The following plot shows our empirical estimate of $P($Height$)$ alongside an empirical estimate of $P($Height $|$ the person is in their 20s$)$:
df["Height"].plot.hist(legend=True, label="P(Height)", density=True)
twenties = df[(df["Age"] >= 21) & (df["Age"] < 30)]
twenties["Height"].plot.hist(legend=True, label="P(height|20s)", density=True)
<matplotlib.axes._subplots.AxesSubplot at 0x7f4950cc82b0>
The density=True
argument tells the plotting library to divide by the total so instead of counts, we get probability-like values that all sum to one.
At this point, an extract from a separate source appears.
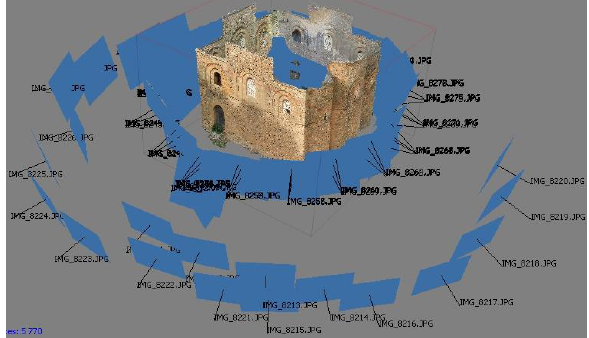
Figure 7. Photogrammetric reconstruction of the external environment using SLR camera images.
This allows the $y$ axis scale to be comparable across two histograms of different total values.
Let's pick a different pair of columns and do a similar analysis:
sns.jointplot(x="Height", y="Leg", data=df)
<seaborn.axisgrid.JointGrid at 0x7f495299f4c0>
df["Leg"].plot.hist(legend=True, label="P(Leg)", density=True)
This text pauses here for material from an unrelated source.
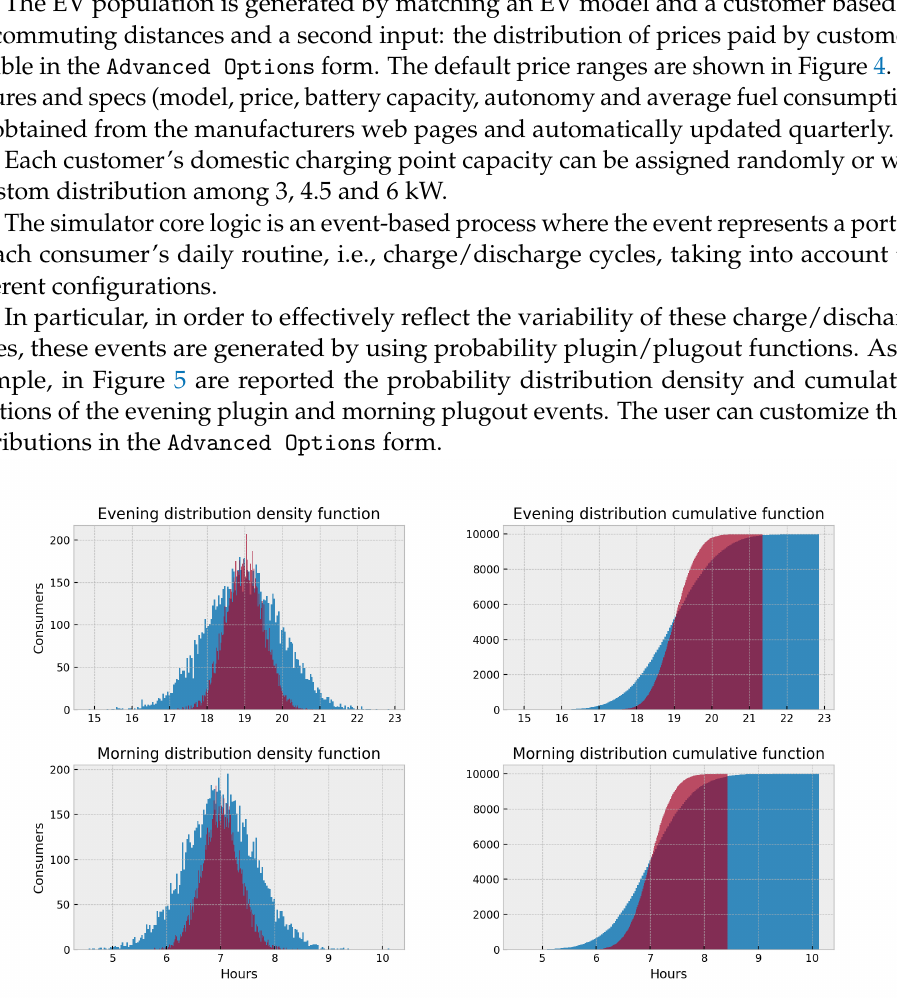
Figure 5. Morning and evening distribution density and cumulative functions relative to plugin events (first row) and plugout events (second row). The different curve colors highlight the possible user choices in order to determine different customers’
<matplotlib.axes._subplots.AxesSubplot at 0x7f4950a2f310>
for height in [140, 160, 180]:
mask = (df["Height"] >= height) & (df["Height"] < height+20)
label = f"P(Leg | {height} <= Ht < {height+20})"
df[mask]["Leg"].plot.hist(legend=True, label=label, density=True)
These columns are decidedly not independent! There is a strong correlation between them (we'll come back to that word and use it more formally later on). In other words, $P(Leg | Height) \ne P(Leg)$. That means that if we know Height, we have a better idea of what to expect from Leg. This forms the basis of our ability to make predictions from data!
The key insight I want you to take away from this is that the presence of correlations - aka a lack of independence - in the data yield predictive power. Two implications:
- If there are no correlations, we're unlikely to be able to make predictions.
- The correlation between leg length and height is clearly due to a real, underlying relationship between height and leg length. Not all correlations are, though! It's important to keep in mind that when we find a correlation, we have only failed to rule out the possibility a causal relationship between the two variables; but we have not confirmed its existence. In other words: correlation does not imply causation.